The long-running study, initiated in 1965, monitors the return of these swans from their Arctic breeding grounds to the UK, with recent arrivals numbering little over 100 compared to the annual flock of 700 in the past.
The impact of climate change on the natural world, marked by unseasonably hot weather, raises concerns about the long-term return of Bewick’s swans to Britain.
Kane Brides from the Wildfowl and Wetlands Trust highlighted the potential that these swans may never return to the UK, emphasising the need for conservation efforts.
“This is happening right in front of our eyes,” he said. “Climate change is playing its part here.”
Bewick’s swans, characterised by distinctive black markings on their yellow bills, have been tracked using GPS technology, revealing changes in their behaviour.
Hans Linssen of the Netherlands Institute of Ecology said, “Winters used to be colder, so when they came down from Russia they travelled all the way to Britain to be at a comfortable temperature.”
“But these days, winters are warmer, so when they come down, they arrive in Germany and the Netherlands and they think, ‘It’s good here. I’ll stay. I’ll not bother to travel all the way to England.’
“And northern Germany now seems to be the main area for them to stop and spend the winter.”
The global population of Bewick’s swans is dwindling, facing threats such as deliberate killing, lead poisoning, and the loss of wetland habitat.

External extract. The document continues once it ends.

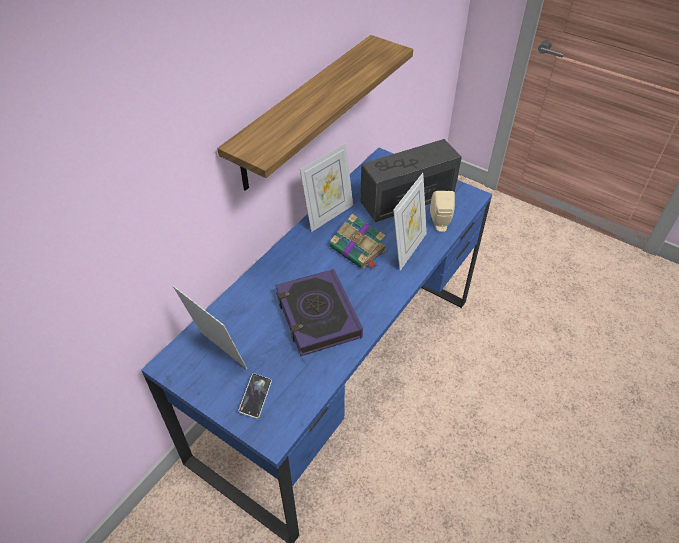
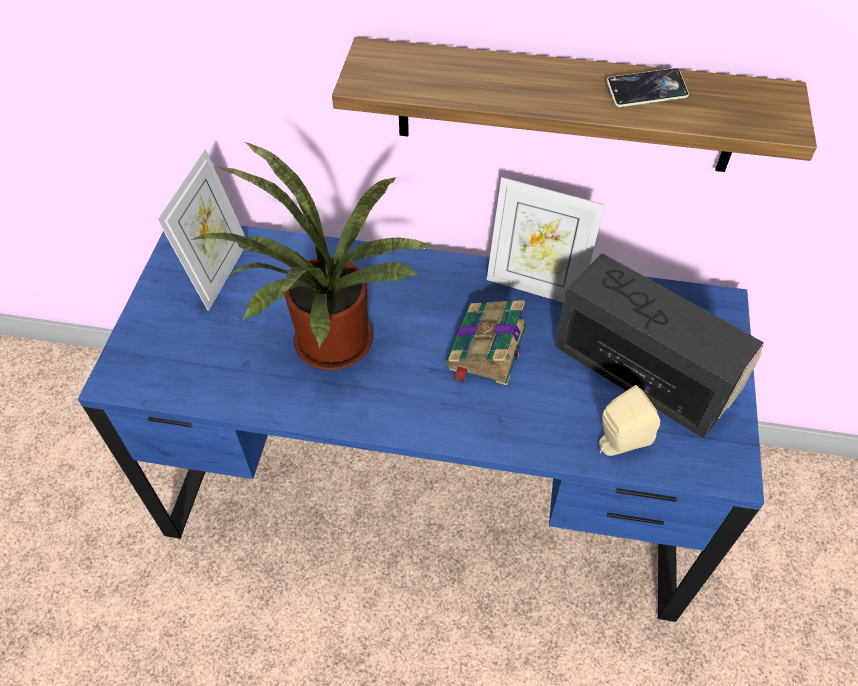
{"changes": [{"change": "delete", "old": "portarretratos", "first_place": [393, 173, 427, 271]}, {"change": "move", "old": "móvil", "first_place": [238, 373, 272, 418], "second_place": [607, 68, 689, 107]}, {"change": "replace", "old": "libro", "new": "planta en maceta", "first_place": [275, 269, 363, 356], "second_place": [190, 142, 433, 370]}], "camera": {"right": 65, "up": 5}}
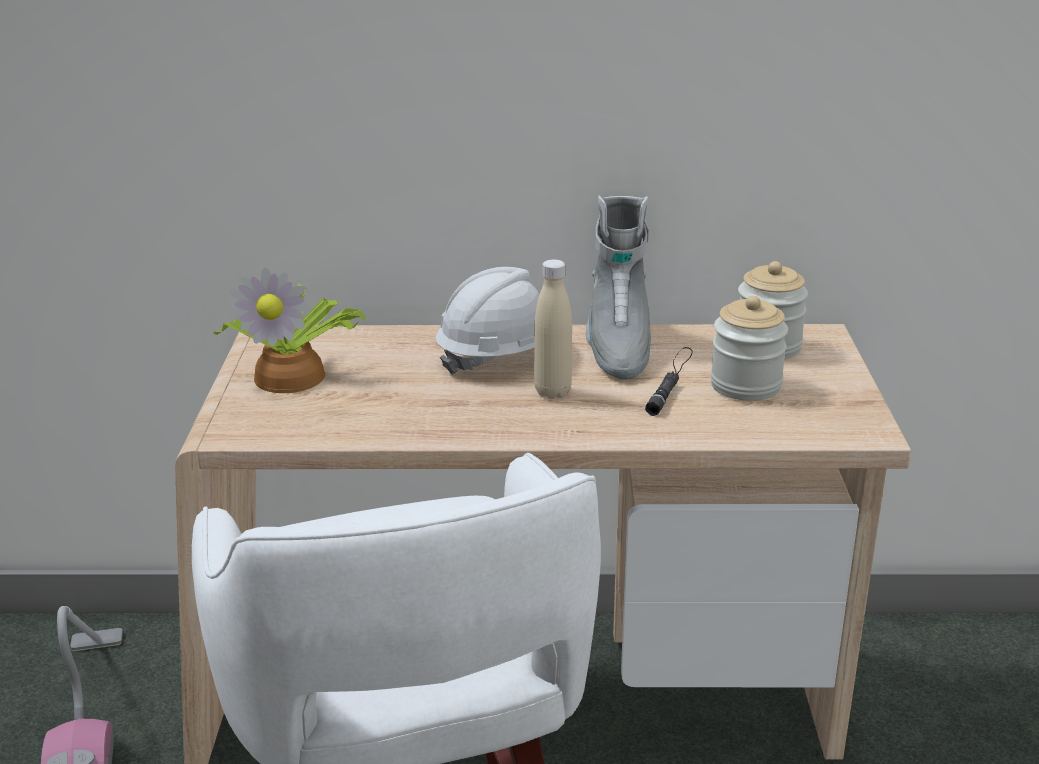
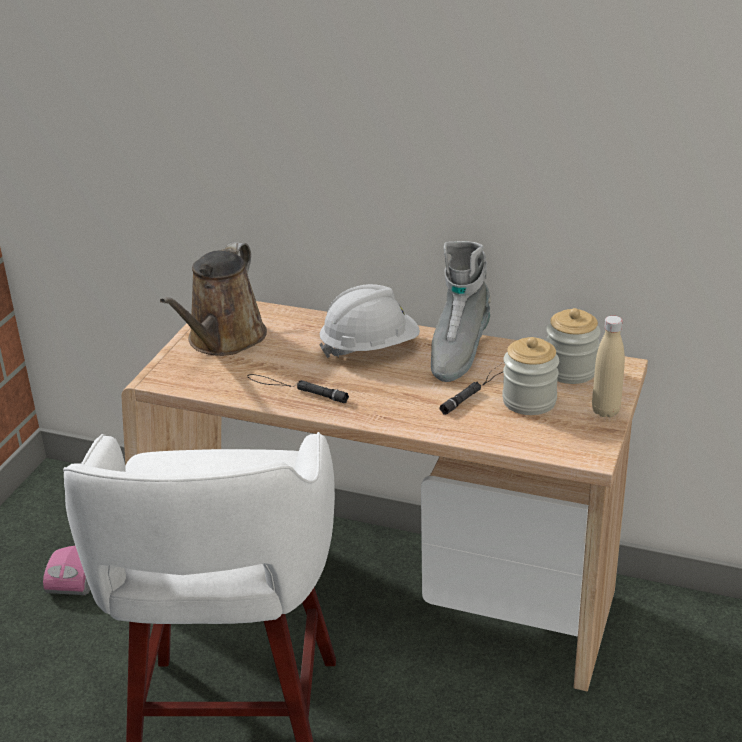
{"changes": [{"change": "insert", "new": "linterna/negro", "second_place": [248, 374, 349, 403]}, {"change": "move", "old": "botella/beis", "first_place": [534, 259, 572, 399], "second_place": [592, 316, 625, 417]}, {"change": "replace", "old": "planta en maceta", "new": "regadera/marrón", "first_place": [214, 267, 367, 393], "second_place": [160, 242, 267, 356]}], "camera": {"right": 20, "up": 5}}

The arrival of a bonded pair, Maisie and Maifield, at Slimbridge in Gloucestershire marks the latest addition to the study, which has recorded more than 10,000 swans over 60 years.
The study serves as one of the world’s longest-running investigations of a single species, initiated by Sir Peter Scott, and its findings underscore the broader challenges posed by climate change on migratory patterns and the conservation of iconic wildlife.